Data supplied:
= Beginning of Section =

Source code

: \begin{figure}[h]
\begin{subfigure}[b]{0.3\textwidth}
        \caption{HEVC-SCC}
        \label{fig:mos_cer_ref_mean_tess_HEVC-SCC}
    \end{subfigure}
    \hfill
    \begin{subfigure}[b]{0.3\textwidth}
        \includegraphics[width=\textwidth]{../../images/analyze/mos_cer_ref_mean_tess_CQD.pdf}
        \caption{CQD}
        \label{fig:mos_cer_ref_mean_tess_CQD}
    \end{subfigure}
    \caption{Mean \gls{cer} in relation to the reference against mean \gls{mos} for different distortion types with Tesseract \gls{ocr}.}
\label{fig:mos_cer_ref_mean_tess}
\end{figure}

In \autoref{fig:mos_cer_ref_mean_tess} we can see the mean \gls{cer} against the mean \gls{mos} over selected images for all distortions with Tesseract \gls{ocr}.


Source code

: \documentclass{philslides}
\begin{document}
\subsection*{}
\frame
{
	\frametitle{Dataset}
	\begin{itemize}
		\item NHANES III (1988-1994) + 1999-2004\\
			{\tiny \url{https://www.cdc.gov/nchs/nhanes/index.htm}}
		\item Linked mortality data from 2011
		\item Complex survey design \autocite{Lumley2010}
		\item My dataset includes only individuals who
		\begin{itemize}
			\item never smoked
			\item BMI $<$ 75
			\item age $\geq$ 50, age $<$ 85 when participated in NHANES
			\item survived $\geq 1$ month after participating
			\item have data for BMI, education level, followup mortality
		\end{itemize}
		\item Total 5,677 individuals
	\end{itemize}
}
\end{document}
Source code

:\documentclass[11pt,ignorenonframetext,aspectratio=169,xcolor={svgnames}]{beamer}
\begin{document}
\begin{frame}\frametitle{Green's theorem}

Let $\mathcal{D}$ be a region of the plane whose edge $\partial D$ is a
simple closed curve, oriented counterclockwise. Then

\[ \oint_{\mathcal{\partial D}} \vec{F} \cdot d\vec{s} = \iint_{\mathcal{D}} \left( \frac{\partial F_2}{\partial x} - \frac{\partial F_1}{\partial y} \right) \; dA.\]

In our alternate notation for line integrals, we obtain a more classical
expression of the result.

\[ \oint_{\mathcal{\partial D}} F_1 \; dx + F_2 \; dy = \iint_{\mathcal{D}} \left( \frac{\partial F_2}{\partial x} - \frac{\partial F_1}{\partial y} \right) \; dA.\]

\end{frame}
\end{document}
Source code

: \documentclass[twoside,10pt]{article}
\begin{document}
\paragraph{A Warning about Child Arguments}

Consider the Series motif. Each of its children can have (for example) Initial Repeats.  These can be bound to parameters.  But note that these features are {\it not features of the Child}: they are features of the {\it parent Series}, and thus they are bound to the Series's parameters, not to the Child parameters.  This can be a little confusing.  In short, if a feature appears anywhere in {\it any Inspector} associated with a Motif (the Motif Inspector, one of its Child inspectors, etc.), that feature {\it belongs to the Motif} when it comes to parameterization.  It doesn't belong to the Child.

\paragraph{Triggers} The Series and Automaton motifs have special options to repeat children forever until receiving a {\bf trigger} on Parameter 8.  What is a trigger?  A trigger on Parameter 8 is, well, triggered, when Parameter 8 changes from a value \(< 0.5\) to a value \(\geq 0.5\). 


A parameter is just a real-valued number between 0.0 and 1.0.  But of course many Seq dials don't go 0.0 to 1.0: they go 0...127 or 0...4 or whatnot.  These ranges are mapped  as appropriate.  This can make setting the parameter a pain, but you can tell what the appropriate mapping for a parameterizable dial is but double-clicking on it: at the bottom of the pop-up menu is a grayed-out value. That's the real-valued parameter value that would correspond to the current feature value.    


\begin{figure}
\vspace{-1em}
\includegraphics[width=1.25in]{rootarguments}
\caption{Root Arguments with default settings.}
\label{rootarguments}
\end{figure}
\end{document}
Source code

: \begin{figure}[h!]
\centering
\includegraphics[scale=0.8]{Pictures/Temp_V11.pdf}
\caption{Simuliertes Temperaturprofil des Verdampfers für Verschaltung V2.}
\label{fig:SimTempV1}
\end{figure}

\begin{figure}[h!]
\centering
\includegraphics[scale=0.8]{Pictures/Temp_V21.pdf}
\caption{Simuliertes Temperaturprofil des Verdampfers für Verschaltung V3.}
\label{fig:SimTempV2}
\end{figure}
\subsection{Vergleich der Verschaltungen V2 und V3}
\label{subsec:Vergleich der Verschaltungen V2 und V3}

= End of Section =

Exercise requirements: Give the data again, exactly as written.

Exercise solution:
Source code

: \begin{figure}[h]
\begin{subfigure}[b]{0.3\textwidth}
        \caption{HEVC-SCC}
        \label{fig:mos_cer_ref_mean_tess_HEVC-SCC}
    \end{subfigure}
    \hfill
    \begin{subfigure}[b]{0.3\textwidth}
        \includegraphics[width=\textwidth]{../../images/analyze/mos_cer_ref_mean_tess_CQD.pdf}
        \caption{CQD}
        \label{fig:mos_cer_ref_mean_tess_CQD}
    \end{subfigure}
    \caption{Mean \gls{cer} in relation to the reference against mean \gls{mos} for different distortion types with Tesseract \gls{ocr}.}
\label{fig:mos_cer_ref_mean_tess}
\end{figure}

In \autoref{fig:mos_cer_ref_mean_tess} we can see the mean \gls{cer} against the mean \gls{mos} over selected images for all distortions with Tesseract \gls{ocr}.


Source code

: \documentclass{philslides}
\begin{document}
\subsection*{}
\frame
{
	\frametitle{Dataset}
	\begin{itemize}
		\item NHANES III (1988-1994) + 1999-2004\\
			{\tiny \url{https://www.cdc.gov/nchs/nhanes/index.htm}}
		\item Linked mortality data from 2011
		\item Complex survey design \autocite{Lumley2010}
		\item My dataset includes only individuals who
		\begin{itemize}
			\item never smoked
			\item BMI $<$ 75
			\item age $\geq$ 50, age $<$ 85 when participated in NHANES
			\item survived $\geq 1$ month after participating
			\item have data for BMI, education level, followup mortality
		\end{itemize}
		\item Total 5,677 individuals
	\end{itemize}
}
\end{document}
Source code

:\documentclass[11pt,ignorenonframetext,aspectratio=169,xcolor={svgnames}]{beamer}
\begin{document}
\begin{frame}\frametitle{Green's theorem}

Let $\mathcal{D}$ be a region of the plane whose edge $\partial D$ is a
simple closed curve, oriented counterclockwise. Then

\[ \oint_{\mathcal{\partial D}} \vec{F} \cdot d\vec{s} = \iint_{\mathcal{D}} \left( \frac{\partial F_2}{\partial x} - \frac{\partial F_1}{\partial y} \right) \; dA.\]

In our alternate notation for line integrals, we obtain a more classical
expression of the result.

\[ \oint_{\mathcal{\partial D}} F_1 \; dx + F_2 \; dy = \iint_{\mathcal{D}} \left( \frac{\partial F_2}{\partial x} - \frac{\partial F_1}{\partial y} \right) \; dA.\]

\end{frame}
\end{document}
Source code

: \documentclass[twoside,10pt]{article}
\begin{document}
\paragraph{A Warning about Child Arguments}

Consider the Series motif. Each of its children can have (for example) Initial Repeats.  These can be bound to parameters.  But note that these features are {\it not features of the Child}: they are features of the {\it parent Series}, and thus they are bound to the Series's parameters, not to the Child parameters.  This can be a little confusing.  In short, if a feature appears anywhere in {\it any Inspector} associated with a Motif (the Motif Inspector, one of its Child inspectors, etc.), that feature {\it belongs to the Motif} when it comes to parameterization.  It doesn't belong to the Child.

\paragraph{Triggers} The Series and Automaton motifs have special options to repeat children forever until receiving a {\bf trigger} on Parameter 8.  What is a trigger?  A trigger on Parameter 8 is, well, triggered, when Parameter 8 changes from a value \(< 0.5\) to a value \(\geq 0.5\). 


A parameter is just a real-valued number between 0.0 and 1.0.  But of course many Seq dials don't go 0.0 to 1.0: they go 0...127 or 0...4 or whatnot.  These ranges are mapped  as appropriate.  This can make setting the parameter a pain, but you can tell what the appropriate mapping for a parameterizable dial is but double-clicking on it: at the bottom of the pop-up menu is a grayed-out value. That's the real-valued parameter value that would correspond to the current feature value.    


\begin{figure}
\vspace{-1em}
\includegraphics[width=1.25in]{rootarguments}
\caption{Root Arguments with default settings.}
\label{rootarguments}
\end{figure}
\end{document}
Source code

: \begin{figure}[h!]
\centering
\includegraphics[scale=0.8]{Pictures/Temp_V11.pdf}
\caption{Simuliertes Temperaturprofil des Verdampfers für Verschaltung V2.}
\label{fig:SimTempV1}
\end{figure}

\begin{figure}[h!]
\centering
\includegraphics[scale=0.8]{Pictures/Temp_V21.pdf}
\caption{Simuliertes Temperaturprofil des Verdampfers für Verschaltung V3.}
\label{fig:SimTempV2}
\end{figure}
\subsection{Vergleich der Verschaltungen V2 und V3}
\label{subsec:Vergleich der Verschaltungen V2 und V3}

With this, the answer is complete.